B. Der Antragsteller hat auch einen Anordnungsgrund glaubhaft gemacht. Da er be­reits alle Prüfungsversuche ausgeschöpft hat, müsste er bis zur Entscheidung des Hauptsacheverfahrens abwarten und solange sein Wissen präsent halten. Mit Blick auf die zu erwartende Dauer des Hauptsacheverfahrens ist mit einem Verlust des bislang erworbenen Prüfungswissens und einem Hinausschieben einer etwaigen späteren Berufstätigkeit auf unabsehbare Zeit zu rechnen.

26

Vgl.
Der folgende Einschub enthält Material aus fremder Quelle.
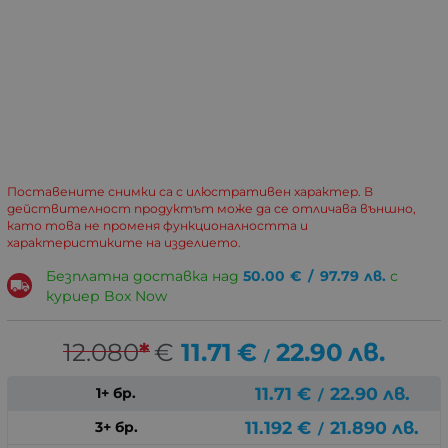
Поставените снимки са с илюстративен характер. В
действителност продуктът може да се отличава външно,
като това не променя функционалността и
характеристиките на изделието.
Безплатна доставка над
50.00
€
/
97.79
лв.
с
куриер Box Now
12.080
*
€
11.71
€
22.90
лв.
/
11.71
€
22.90
лв.
1+ бр.
/
11.192
€
21.890
лв.
3+ бр.
/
OVG NRW, Beschlüsse vom 1. Juni 2023 ‑ 14 B 511/23 - juris Rn. 17, vom 22. Juni 2022 ‑ 19 B 233/21 - juris Rn. 15, vom 8. Januar 2010 ‑ 19 B 1004/09 ‑ juris Rn. 8 ff., jeweils m. w. N.

27

Das ist dem Antragsteller nicht zumutbar.

28

Wegen des Erfolgs des Hauptantrags kommt es auf die Hilfsanträge nicht mehr an.

29

Die Kostenentscheidung beruht auf § 154 Abs. 1 VwGO.

30

Die Streitwertfestsetzung beruht auf § 40, § 47 Abs. 1 und 3, § 52 Abs. 1 GKG. Die Bedeutung der den Zugang zum Lehrerberuf eröffnenden Staatsprüfung für den An­tragsteller, auf die es für die Streitwertfestsetzung ankommt, bemisst der Senat An­lehnung an Nr. 36.2 und Nr. 1.5 Satz 1 des Streitwertkatalogs 2025 für die Verwal­tungsgerichtsbarkeit mit der Hälfte des pauschalierten Jahresbetrags des zu erwar­tenden Verdienstes in Höhe von 40.000,00 Euro, also 20.000,00 Euro.

31

Der Beschluss ist unanfechtbar (§ 152 Abs. 1 VwGO, § 66 Abs. 3 Satz 3, § 68 Abs. 1 Satz 5 GKG).